# doing fine then the feelings start to arise.



## xxPsychoKatxx (Dec 6, 2011)

i have this thing where i do fine all day long then i start to think about my husband and how i dont know who he is anymore and how the man i married doesnt exist anymore and it breaks me down so bad, all i can think now when i see him is that hes nothing but the ghost of who my husband used to be, he has his face and his body but its not him at all.

the guy i married was the most sweet, loving, caring guy that i had ever met and to others he was seen in a different way and what was special is that he was all those things just to me and now i dont even get a text or a call and hes giving all those emotions to another women and it kills me because shes not me and now its not special between us anymore.

ive decided to cut him out of my life in someway because i dont know him and i dont like who hes become and it hurts so bad because i miss the guy i married and i feel like i wont ever see him again.

idk i guess its just this lonely feeling talking but does any one feel this way too?
like they dont know who the person they married is anymore and dont ever feel there is hope to seeing that person again?

just a sad night i guess.


----------



## EleGirl (Dec 3, 2011)

Would it help if you thought of him as dead and gone? In a very real way the man you married is.

I just don't have any advise. The grieving is a process.


----------



## xxPsychoKatxx (Dec 6, 2011)

EleGirl said:


> Would it help if you thought of him as dead and gone? In a very real way the man you married is.
> 
> I just don't have any advise. The grieving is a process.


well i do think of him in this way also, i feel like im a widow in a sense because hes not here anymore.
but when i say it that way i feel like its a little harsh even tho its true lol.


----------



## EleGirl (Dec 3, 2011)

xxPsychoKatxx said:


> well i do think of him in this way also, i feel like im a widow in a sense because hes not here anymore.
> but when i say it that way i feel like its a little harsh even tho its true lol.


Oh I know.

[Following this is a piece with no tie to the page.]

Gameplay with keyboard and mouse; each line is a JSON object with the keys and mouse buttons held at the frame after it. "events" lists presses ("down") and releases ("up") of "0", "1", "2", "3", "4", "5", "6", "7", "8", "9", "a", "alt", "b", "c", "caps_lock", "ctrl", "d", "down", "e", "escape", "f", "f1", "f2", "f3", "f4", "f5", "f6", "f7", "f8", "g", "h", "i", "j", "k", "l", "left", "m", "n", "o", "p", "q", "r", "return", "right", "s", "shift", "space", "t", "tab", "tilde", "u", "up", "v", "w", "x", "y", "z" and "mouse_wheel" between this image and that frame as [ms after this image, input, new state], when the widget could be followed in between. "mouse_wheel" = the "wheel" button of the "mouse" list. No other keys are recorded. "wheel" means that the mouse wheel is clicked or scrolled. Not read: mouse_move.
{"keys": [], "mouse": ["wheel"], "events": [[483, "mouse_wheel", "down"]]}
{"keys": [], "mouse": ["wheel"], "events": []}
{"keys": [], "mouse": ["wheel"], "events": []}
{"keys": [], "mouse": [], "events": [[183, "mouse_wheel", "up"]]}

Sometimes it's just too much. I know that I don't have any answers tonight.


----------



## Yummy2011 (Jun 1, 2011)

I am in the same place.
_Posted via Mobile Device_


----------



## hurtingsobad (Oct 29, 2011)

I use the fast forward method;

1. Focus on the source of your hurt. Ask yourself "Can I allow this feeling", or "Can I welcome this feeling".
2. "Can I let this feeling go?" Y or N
3. "Would I let this feeling go?" Y or N
4. Ask yourself "When?"
5. Examine the feeling again...does it feel different...do you feel a shift? If not, return to Step 1 and try again!

Good Luck to all of us this Xmas Season....2011 holiday will be remembered for sure....


----------